------ Texto para leitura

    • Bigodequeteacode 20/03/2010 at 10:59

      Hildo, foste paradoxal: pobre e elitista, além de superficial.

  • Hildo Meireles 17/03/2010 at 07:55

    Além disso, faltou dizer que Terry Eagleton é um marxista de segundo escalão. Não chega aos pés de um Zizek ou de um Jacques Rancière ou mesmo de um Jameson. Fazemos com teóricos o que fazemos com bandas de rock: só chamamos para o Brasil figuras com o prazo de validade vencido…

  • riacardo 17/03/2010 at 08:19

    “Pedras absurdas que em Parati passam por calçamento”?

    O que você queria? asfaltar o patrimônio histórico?

    • Rafael 17/03/2010 at 08:50

      Se o patrimônio histórico não é apropriado para a suspensão do meu carro zero quilômetro, parece-me sensato asfaltá-lo!

    • julio 17/03/2010 at 09:51

      “Nada muito diverso do comportamento de um adolescente mimado, que não recebeu a devida dose de palmadas no momento certo da vida”.
      vai dormir meu amigo rafael

    • Rafael 17/03/2010 at 10:46

      De fato, minha frase tem algo de adoscelente mimado; mas essa característica é anulada pelo detalhe seguinte: não me levo muito a sério, diferentemente dos adoscelentes mimados, que se consideram o centro do universum terrarum orbem (estou ficando terrivelmente chato com essa mania de enfiar latinismos nos meus textos; preciso reler urgente o prólogo do D. Quixote).
      Obrigado por me levar a sério!

    • Bigodequeteacode 20/03/2010 at 11:02

      Riacardo, absurdas aí, não tem o sentido de absurdas.

  • Rafael 17/03/2010 at 08:56

    Sérgio,
    Existe uma relação de inversa proporção entre o quosciente de inteligência e o grau de interesse que se devota à política. Veja o exemplo colhido por você. O Terry Eagleton, numa linguagem empolada que pretende expressar um pensamento profundo, está dizendo basicamente o seguinte: as pessoas de quem discordo não têm imaginação nem sensibilidade, dois apanágios monopolizados por aqueles que seguem minhas idéias. O indivíduo, embriagado pelo veneno da vaidade, faz de si mesmo o espelho da imaginação e da sensibilidade! Nada muito diverso do comportamento de um adolescente mimado, que não recebeu a devida dose de palmadas no momento certo da vida.
------------
------ Dados fornecidos
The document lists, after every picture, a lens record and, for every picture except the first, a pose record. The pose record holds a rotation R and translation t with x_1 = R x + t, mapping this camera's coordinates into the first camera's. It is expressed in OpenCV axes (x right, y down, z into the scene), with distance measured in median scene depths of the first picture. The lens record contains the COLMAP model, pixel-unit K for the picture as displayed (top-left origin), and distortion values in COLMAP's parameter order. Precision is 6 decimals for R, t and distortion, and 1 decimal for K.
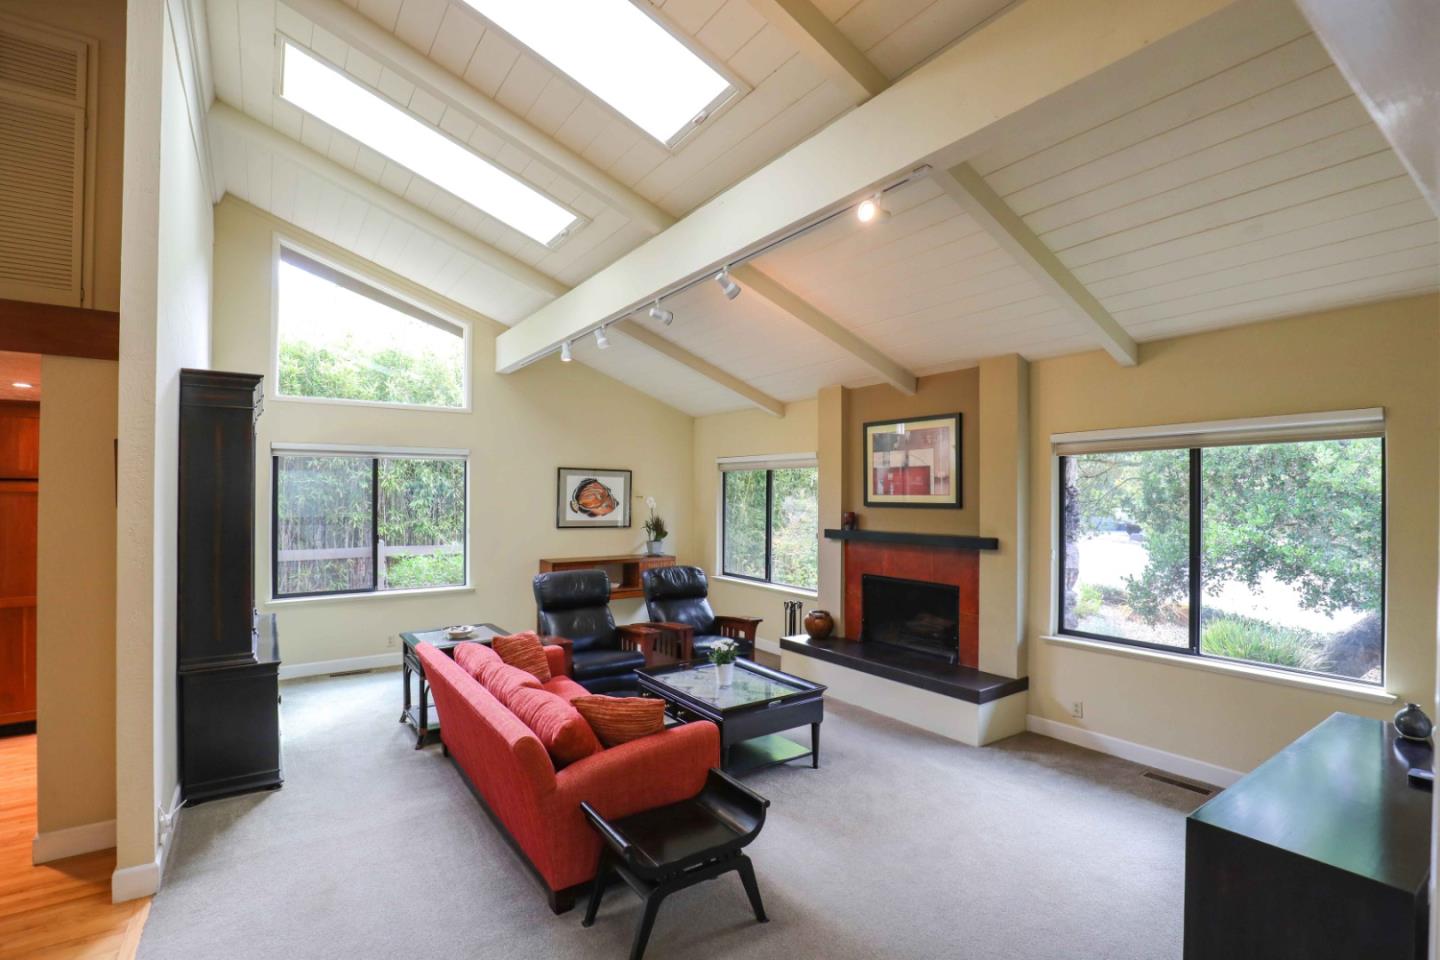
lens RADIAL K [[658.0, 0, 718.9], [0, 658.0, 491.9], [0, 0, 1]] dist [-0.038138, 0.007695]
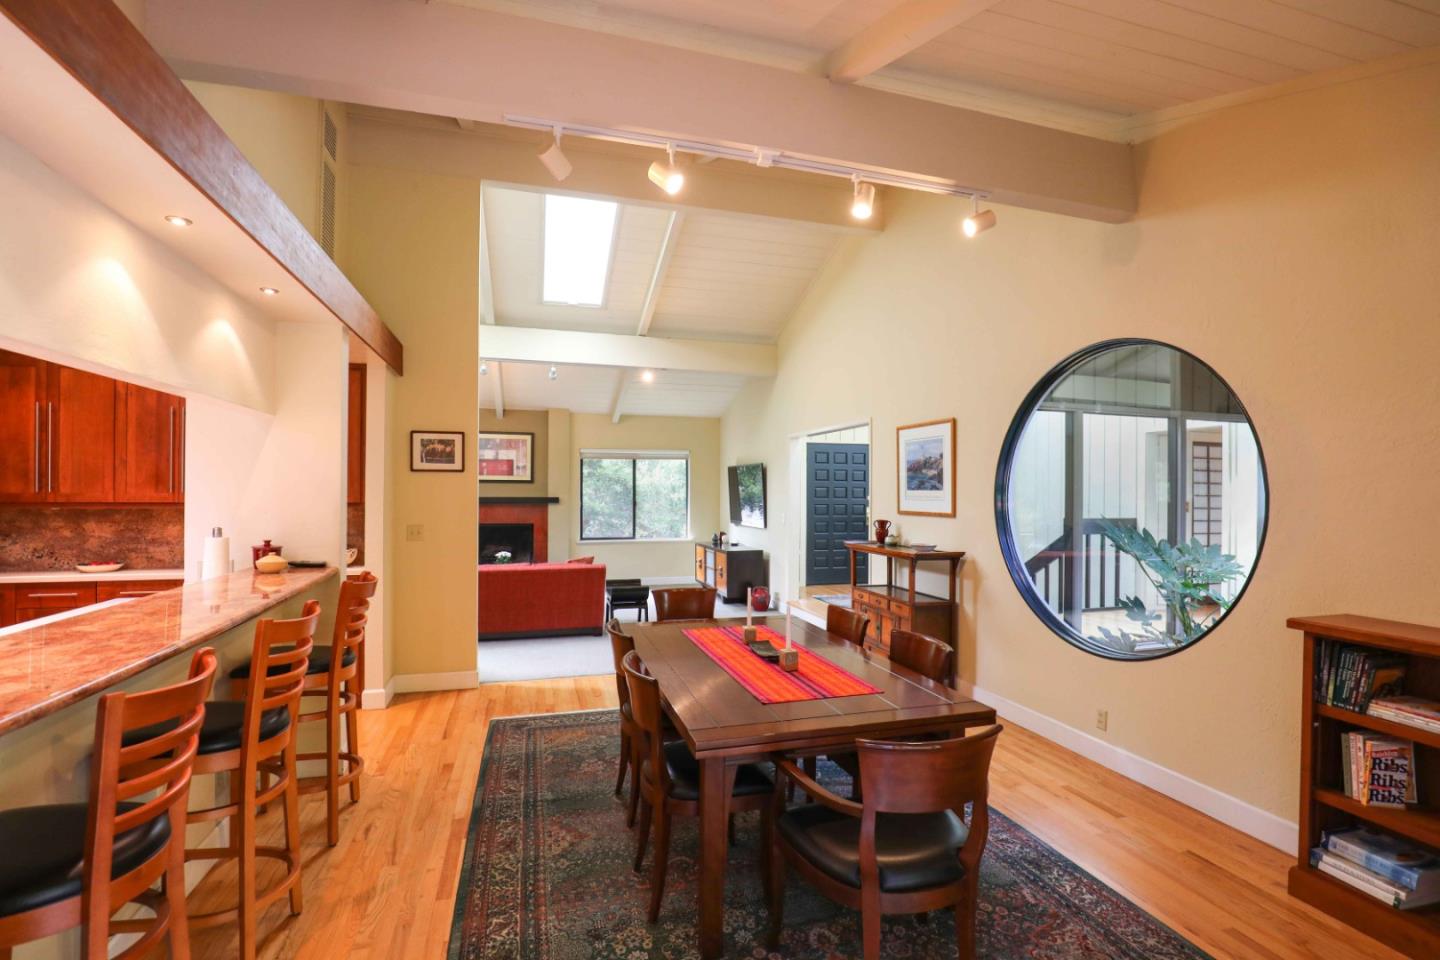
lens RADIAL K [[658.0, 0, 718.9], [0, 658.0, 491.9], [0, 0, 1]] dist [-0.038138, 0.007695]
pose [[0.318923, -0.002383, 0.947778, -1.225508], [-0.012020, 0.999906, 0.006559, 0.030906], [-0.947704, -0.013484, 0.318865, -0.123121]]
------------
*Tarefas*
1. Diga se cada frase abaixo está de acordo com os comentários sobre Terry Eagleton. Responda sim ou não e cite as palavras do texto que decidem.
(a) Hildo Meireles afirma que Terry Eagleton não chega aos pés de Zizek.
(b) Rafael diz que se leva muito a sério.
(c) Bigodequeteacode chama Hildo de superficial.
2. Nos comentários sobre Terry Eagleton, que prólogo Rafael diz que precisa reler com urgência?
3. Retome os comentários sobre Terry Eagleton logo depois da última frase mostrada.
O material não tem ligação com os comentários sobre Terry Eagleton.

*Respostas*
1.
(a) Sim: "Não chega aos pés de um Zizek"
(b) Não: "não me levo muito a sério"
(c) Sim: "pobre e elitista, além de superficial"

2. O prólogo do D. Quixote.

3.
  • Rosângela 17/03/2010 at 10:31

    Falemos de Pedras:

    Moro aqui em Paraty. Clar,o afastado, mas meu sonho seria morar em Paraty. E adoraria que pudéssemos passear melhor ali para observar as lindezas lindas. Pena que temos que ficar olhando para os pés e não podemos cumprimentar uns aos outros, sorrir como quem não quer nada, tirar uma idéia… essas coisitas boas da vida, porque um desavisado e desbibliado resolveu que patromõnio histórico é mais importante que pessoas. Ah… gosto do estilo de Paraty, não gostaria que mudasse nada. Nada. Só uma arrumação naquele calçamento que nos impede de aproveitar as belezuras dos caiçaras.

    Falemos em Fogo:
    Sérgio, quem sabe nos enconramos ali na Flip, hein? dets vez é Gilberto Freyre. Tô lá.

    Falemos em Tempestade:

    Hildo, meu filho, eu nem havia lido a resposta de Sérgio, tá? E já estava querendo vir aqui com um guarda chuva, capa e galocha. Só assim para enfrentar suas palavras. você deve ser um comunista de carteirinha, hein?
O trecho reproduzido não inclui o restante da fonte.